When you reach the line containing "𝒄! =def ∏i=1d ci! , 𝒂𝒄 =def ∏i=1d aici . (7)" in the records below, start copying exactly, and stop once you have copied the line containing "2 Proof Overview for Theorem 1".

Records drawn from a dataset
====

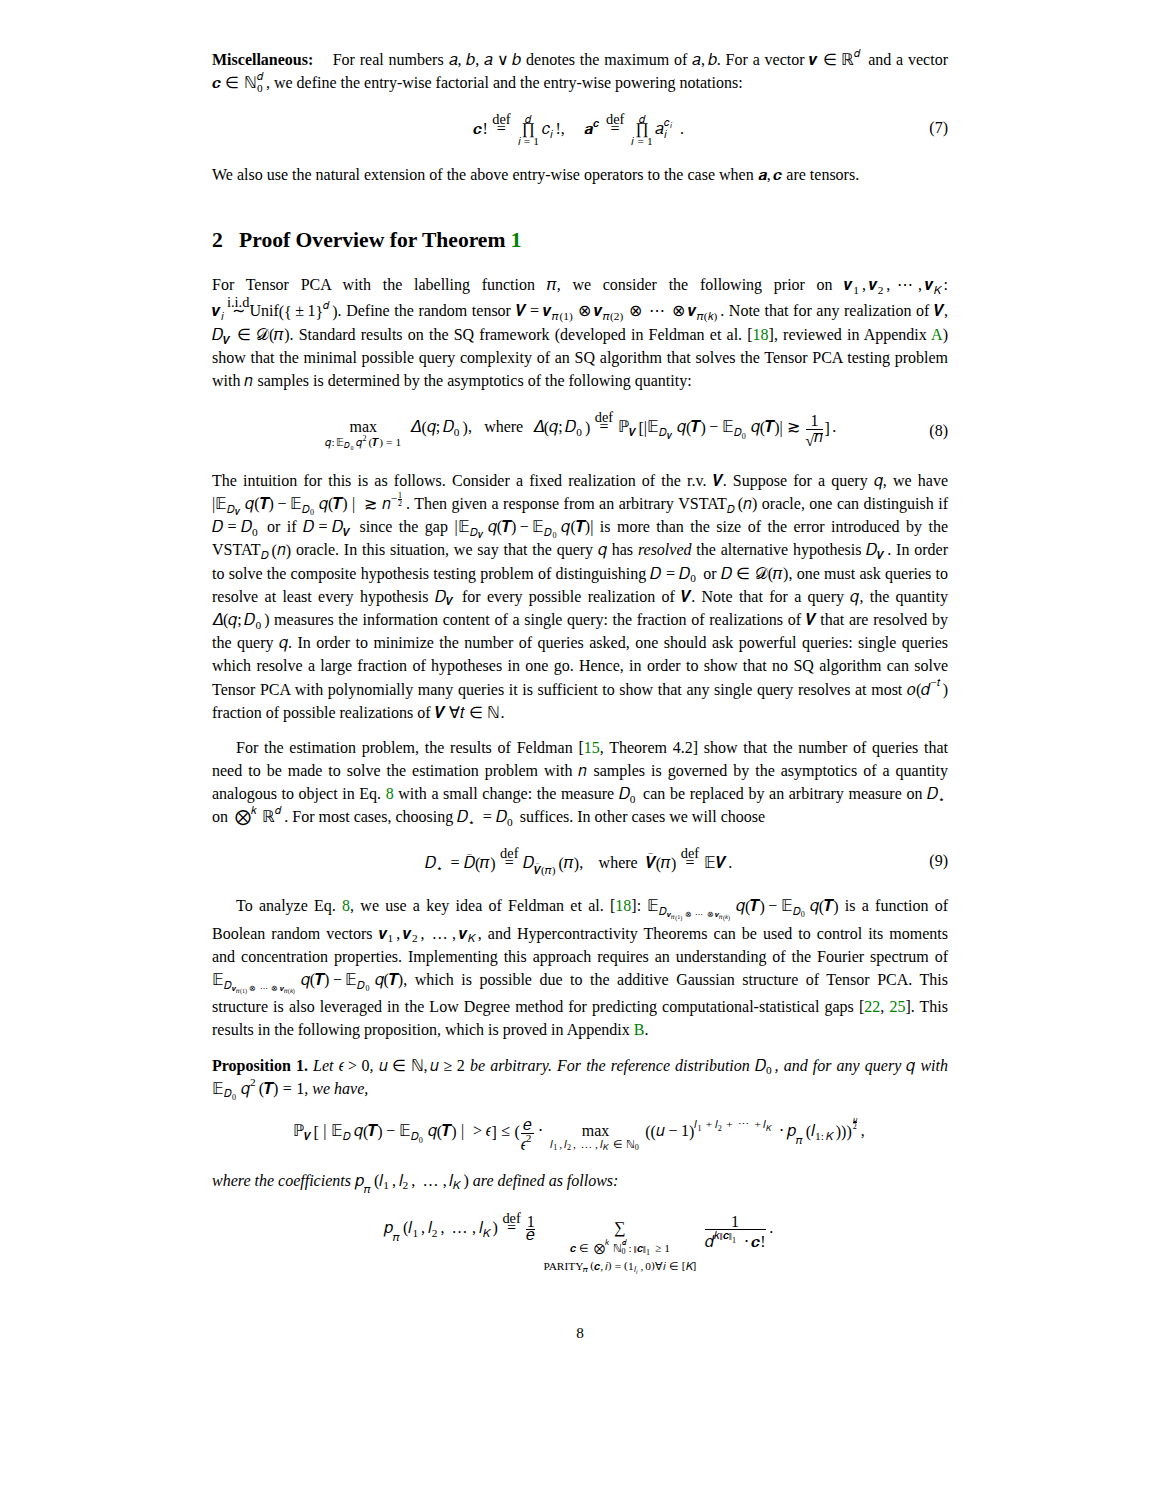Miscellaneous: For real numbers a, b, a∨b denotes the maximum of a,b. For a vector 𝒗∈ℝd and a vector 𝒄∈ℕ0d, we define the entry-wise factorial and the entry-wise powering notations:
𝒄! =def ∏i=1d ci! , 𝒂𝒄 =def ∏i=1d aici . (7)
We also use the natural extension of the above entry-wise operators to the case when 𝒂,𝒄 are tensors.
2 Proof Overview for Theorem 1
For Tensor PCA with the labelling function π, we consider the following prior on 𝒗1,𝒗2,⋯,𝒗K: 𝒗i∼i.i.dUnif({±1}d). Define the random tensor 𝑽=𝒗π(1)⊗𝒗π(2)⊗⋯⊗𝒗π(k). Note that for any realization of 𝑽, D𝑽∈𝒟(π). Standard results on the SQ framework (developed in Feldman et al. [18], reviewed in Appendix A) show that the minimal possible query complexity of an SQ algorithm that solves the Tensor PCA testing problem with n samples is determined by the asymptotics of the following quantity:
maxq:𝔼D0q2(𝑻)=1 Δ(q;D0) , where Δ(q;D0) =def ℙ𝑽 [ |𝔼D𝑽q(𝑻)−𝔼D0q(𝑻)| ≳ 1n ] . (8)
The intuition for this is as follows. Consider a fixed realization of the r.v. 𝑽. Suppose for a query q, we have |𝔼D𝑽q(𝑻)−𝔼D0q(𝑻)|≳n−12. Then given a response from an arbitrary VSTATD(n) oracle, one can distinguish if D=D0 or if D=D𝑽 since the gap |𝔼D𝑽q(𝑻)−𝔼D0q(𝑻)| is more than the size of the error introduced by the VSTATD(n) oracle. In this situation, we say that the query q has resolved the alternative hypothesis D𝑽. In order to solve the composite hypothesis testing problem of distinguishing D=D0 or D∈𝒟(π), one must ask queries to resolve at least every hypothesis D𝑽 for every possible realization of 𝑽. Note that for a query q, the quantity Δ(q;D0) measures the information content of a single query: the fraction of realizations of 𝑽 that are resolved by the query q. In order to minimize the number of queries asked, one should ask powerful queries: single queries which resolve a large fraction of hypotheses in one go. Hence, in order to show that no SQ algorithm can solve Tensor PCA with polynomially many queries it is sufficient to show that any single query resolves at most o(d−t) fraction of possible realizations of 𝑽 ∀t∈ℕ.
For the estimation problem, the results of Feldman [15, Theorem 4.2] show that the number of queries that need to be made to solve the estimation problem with n samples is governed by the asymptotics of a quantity analogous to object in Eq. 8 with a small change: the measure D0 can be replaced by an arbitrary measure on D⋆ on ⨂kℝd. For most cases, choosing D⋆=D0 suffices. In other cases we will choose
D⋆ = D‾(π) =def D𝑽‾(π)(π) , where 𝑽‾(π) =def 𝔼𝑽 . (9)
To analyze Eq. 8, we use a key idea of Feldman et al. [18]: 𝔼D𝒗π(1)⊗⋯⊗𝒗π(k)q(𝑻)−𝔼D0q(𝑻) is a function of Boolean random vectors 𝒗1,𝒗2,…,𝒗K, and Hypercontractivity Theorems can be used to control its moments and concentration properties. Implementing this approach requires an understanding of the Fourier spectrum of 𝔼D𝒗π(1)⊗⋯⊗𝒗π(k)q(𝑻)−𝔼D0q(𝑻), which is possible due to the additive Gaussian structure of Tensor PCA. This structure is also leveraged in the Low Degree method for predicting computational-statistical gaps [22, 25]. This results in the following proposition, which is proved in Appendix B.
Proposition 1. Let ϵ>0, u∈ℕ,u≥2 be arbitrary. For the reference distribution D0, and for any query q with 𝔼D0q2(𝑻)=1, we have,
ℙ𝑽 [ |𝔼Dq(𝑻)−𝔼D0q(𝑻)| >ϵ ] ≤ ( eϵ2 ⋅ maxl1,l2,…,lK∈ℕ0 ( (u−1)l1+l2+⋯+lK ⋅ pπ(l1:K) ) ) u2 ,
where the coefficients pπ(l1,l2,…,lK) are defined as follows:
pπ(l1,l2,…,lK) =def 1e ∑ 𝒄∈⨂kℕ0d:‖𝒄‖1≥1 PARITYπ(𝒄,i)=(1li,0)∀i∈[K] 1 dk‖𝒄‖1⋅𝒄! .
8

====

# TASK RESPONSE
𝒄! =def ∏i=1d ci! , 𝒂𝒄 =def ∏i=1d aici . (7)
We also use the natural extension of the above entry-wise operators to the case when 𝒂,𝒄 are tensors.
2 Proof Overview for Theorem 1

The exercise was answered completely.